Garnelen reinigen, mit 1 EL Reiskochwein und jeweils 1 TL Salz und Stärke ca. 15 Minuten marinieren lassen.

Spargel putzen und waschen, das angetrocknete Ende abschneiden, das untere Drittel schälen. Anschließend in kochendem Salzwasser 1 Minute blanchieren, rausnehmen und abtropfen lassen, in mundgerechte Stücke schneiden. Knoblauch klein hacken.

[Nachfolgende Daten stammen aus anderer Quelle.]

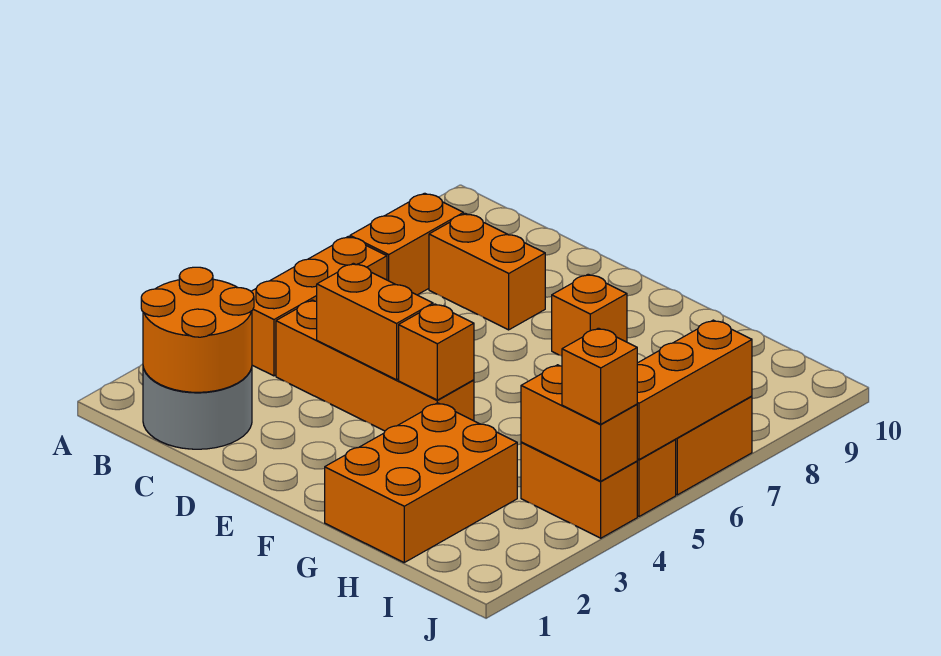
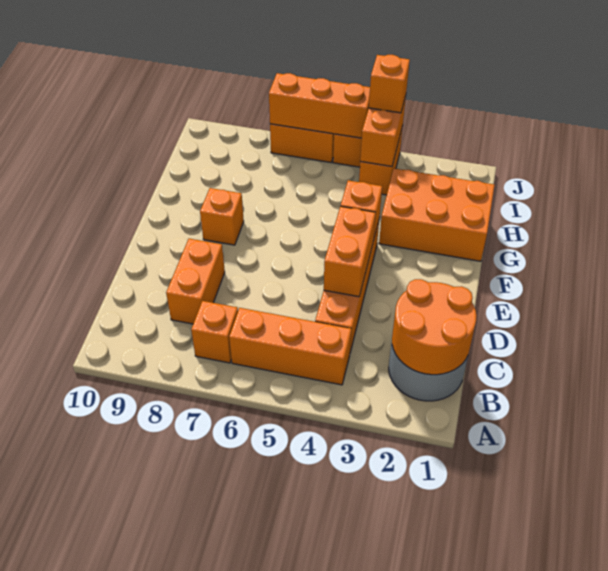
orange brick B7:B8 level 1 -> orange brick B7 level 1

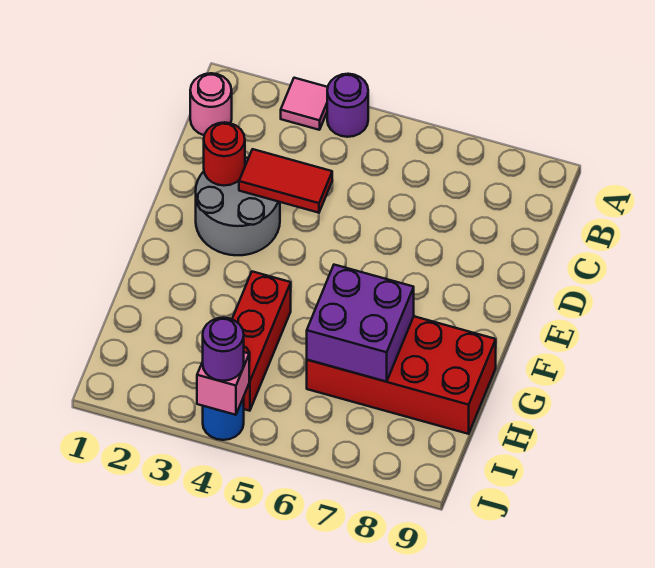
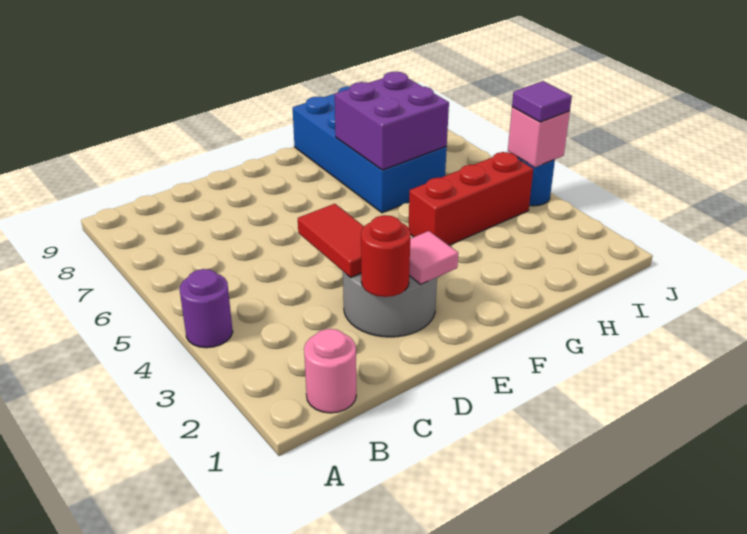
pink tile A3 level 1 -> pink tile E2 level 2
red brick G6:H9 level 1 -> blue brick G6:H9 level 1
purple round brick J4 level 3 -> purple tile J4 level 3

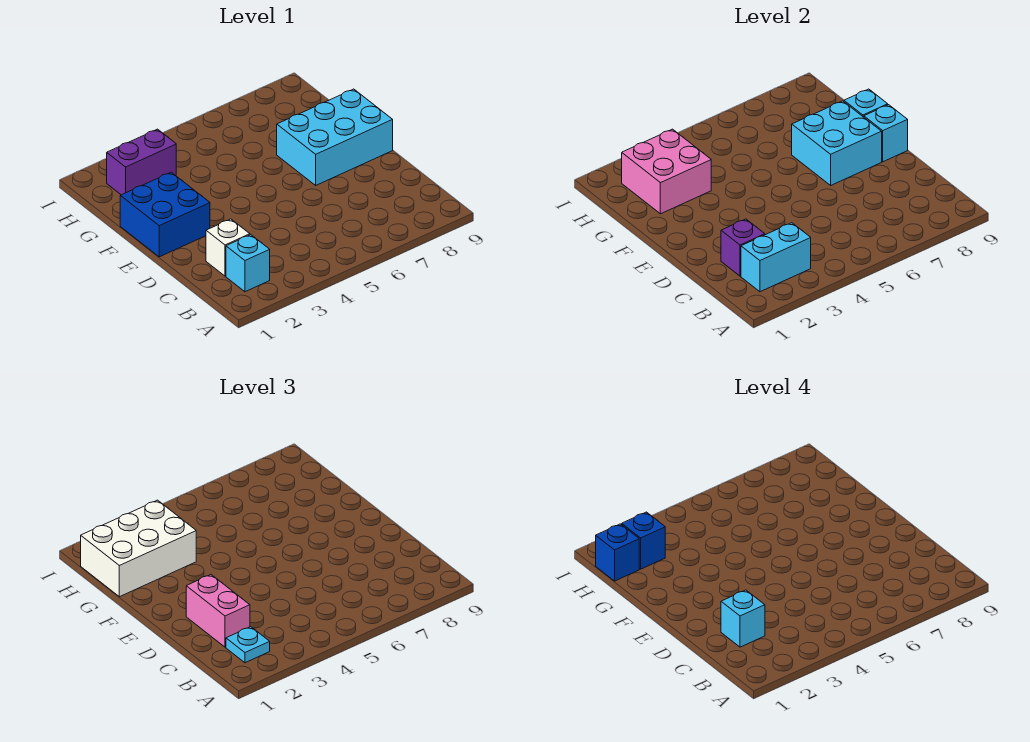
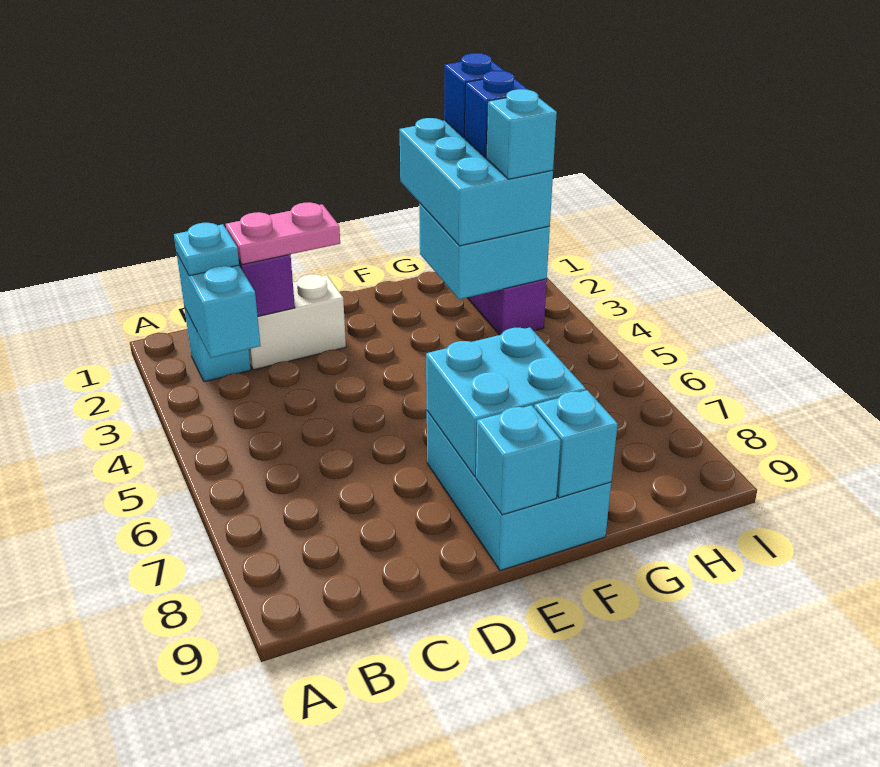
white brick C2 level 1 -> white brick C2:D2 level 1
pink brick C2:D2 level 3 -> pink plate C2:D2 level 3
cyan brick C2 level 4 -> cyan brick H3 level 4
blue brick E1:F2 level 1 -> none
white brick G1:H3 level 3 -> cyan brick G1:H3 level 3
pink brick G2:H3 level 2 -> cyan brick G2:H3 level 2

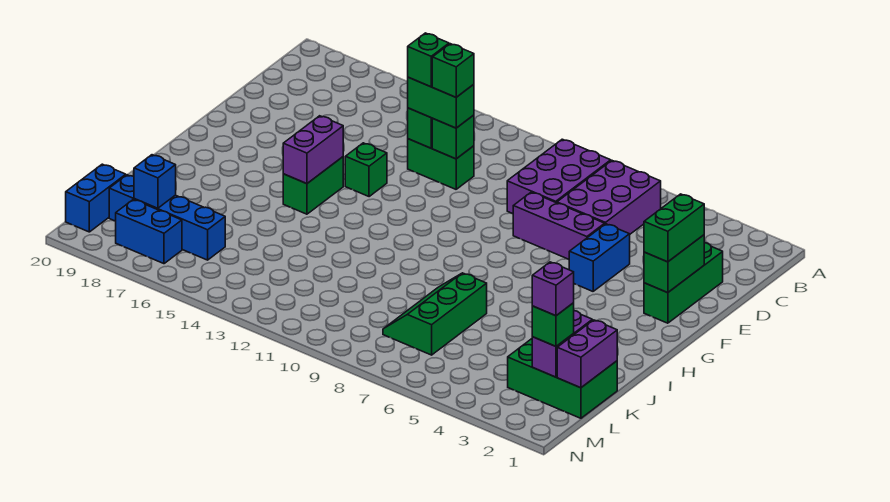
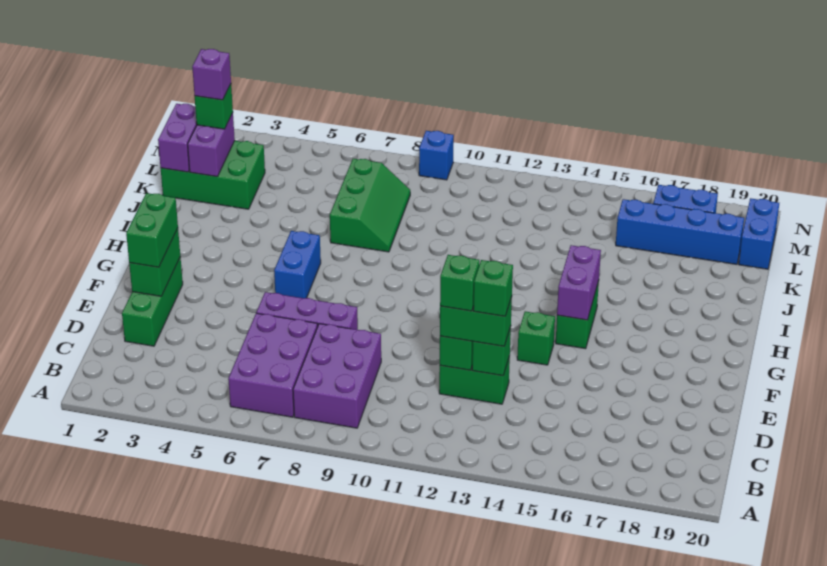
blue brick E5:F5 level 1 -> blue brick G6:H6 level 1
blue brick L18 level 2 -> blue brick N9 level 1

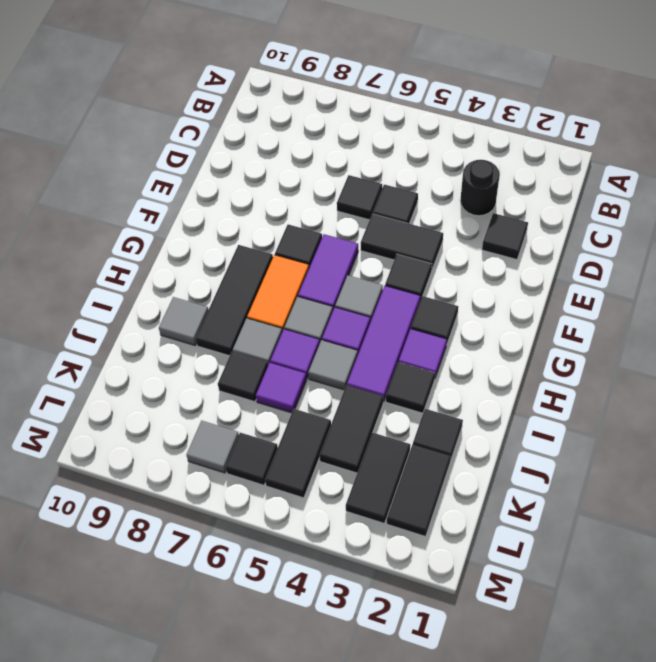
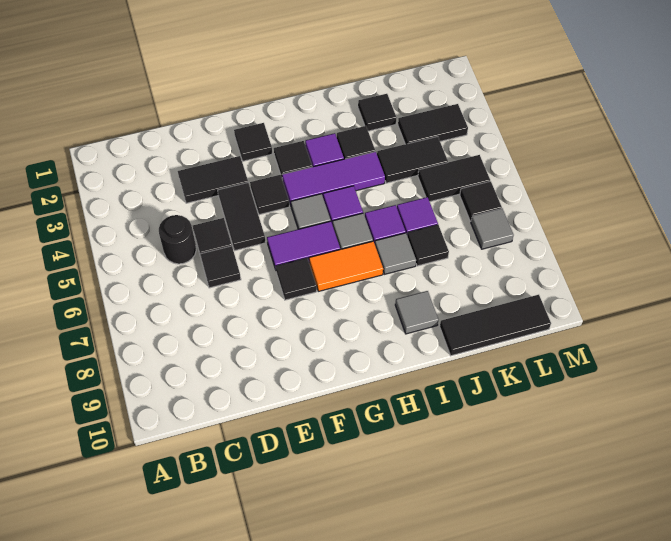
black round brick C3 level 1 -> black round brick C5 level 1
black tile D2 level 1 -> black tile F2 level 1
black tile G8:I8 level 1 -> black tile J10:L10 level 1
grey tile I5 level 1 -> none
black tile K2:L2 level 1 -> black tile D3:E3 level 1

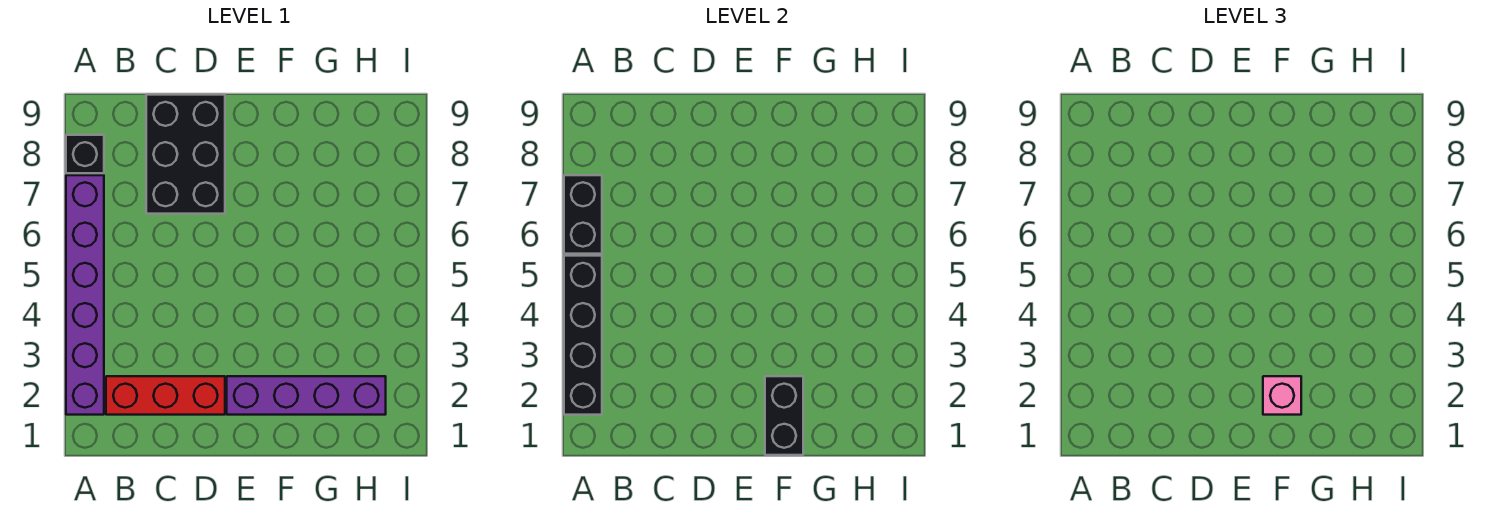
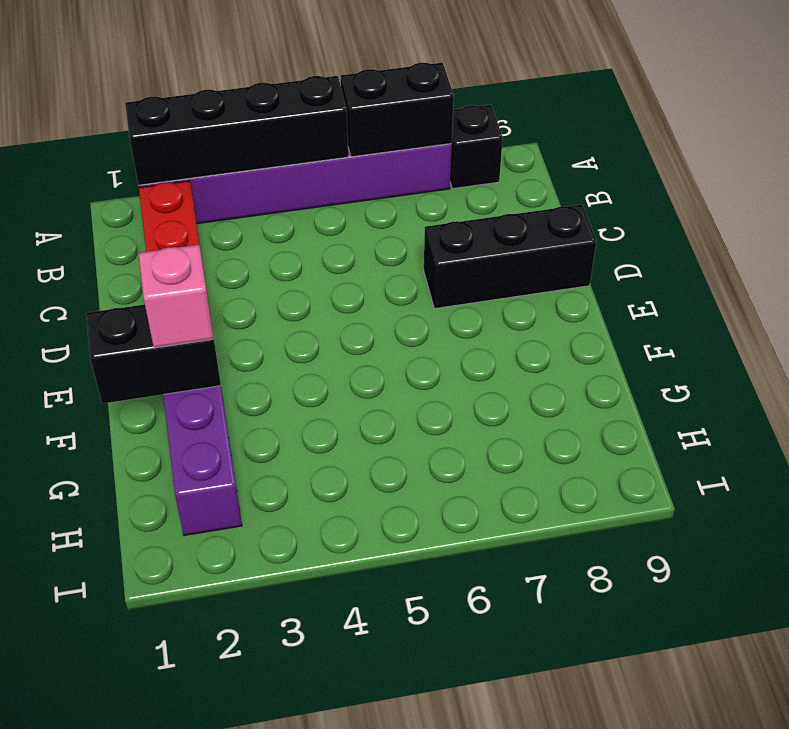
black brick C7:D9 level 1 -> black brick D7:D9 level 1

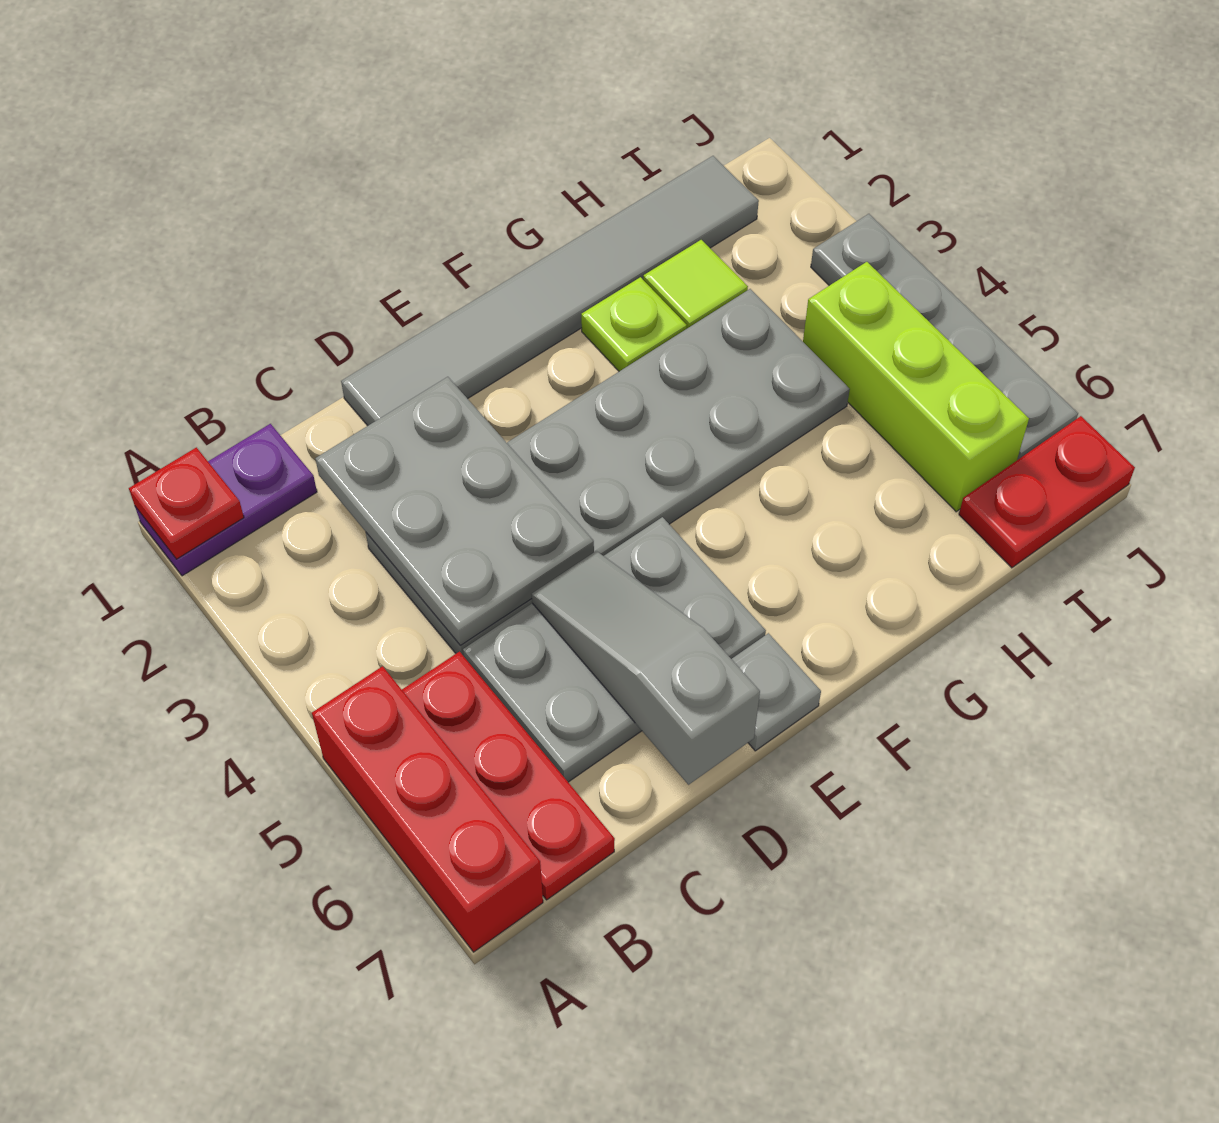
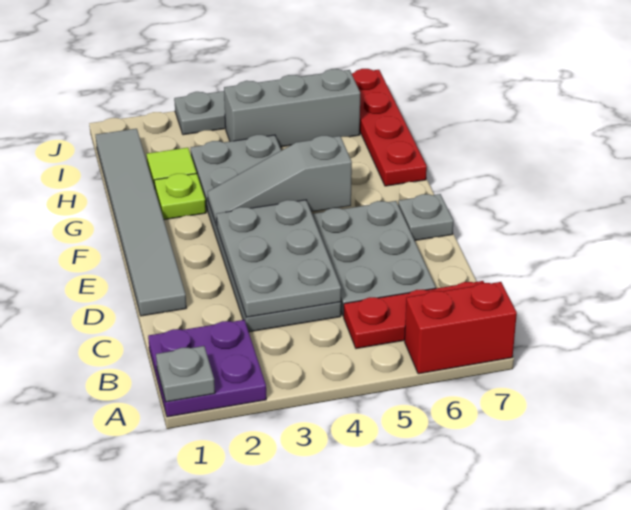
purple plate A1:B1 level 1 -> purple plate A1:B2 level 1
red plate A1 level 2 -> grey plate A1 level 2
red brick A5:A7 level 1 -> red brick A6:A7 level 1
grey plate C2:D4 level 2 -> grey plate C3:E4 level 2
grey slope D5:D7 level 2 top 7 -> grey slope F3:F5 level 2 top 5
lime brick I4:I6 level 1 -> grey brick I4:I6 level 1
red plate I7:J7 level 1 -> red plate G7:J7 level 1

Wok stark erhitzen, 2 EL Erdnussöl hinein geben, Knoblauch darin anschwitzen, marinierte Garnelen dazu geben, unter ständigem Rühren 1-2 Minuten bei großer Hitze anbraten, klein geschnittene grüne Spargel dazu und kurz mit anschwenken, zum Schluss mit jeweils 1 EL Austern- und Hoisinsauce würzen. Je nach Geschmack eventuell mit Salz und Pfeffer abschmecken.

Tipp:

Beim Spargelkauf ist es wichtig zu beachten, dass die Köpfe eng geschlossen sind. Die grünen Spargel sollten nicht zu lang sein, 20 cm sind optimal. Das untere Ende sollte nicht zu dick sein, Durchmesser 1,5 cm ist genug.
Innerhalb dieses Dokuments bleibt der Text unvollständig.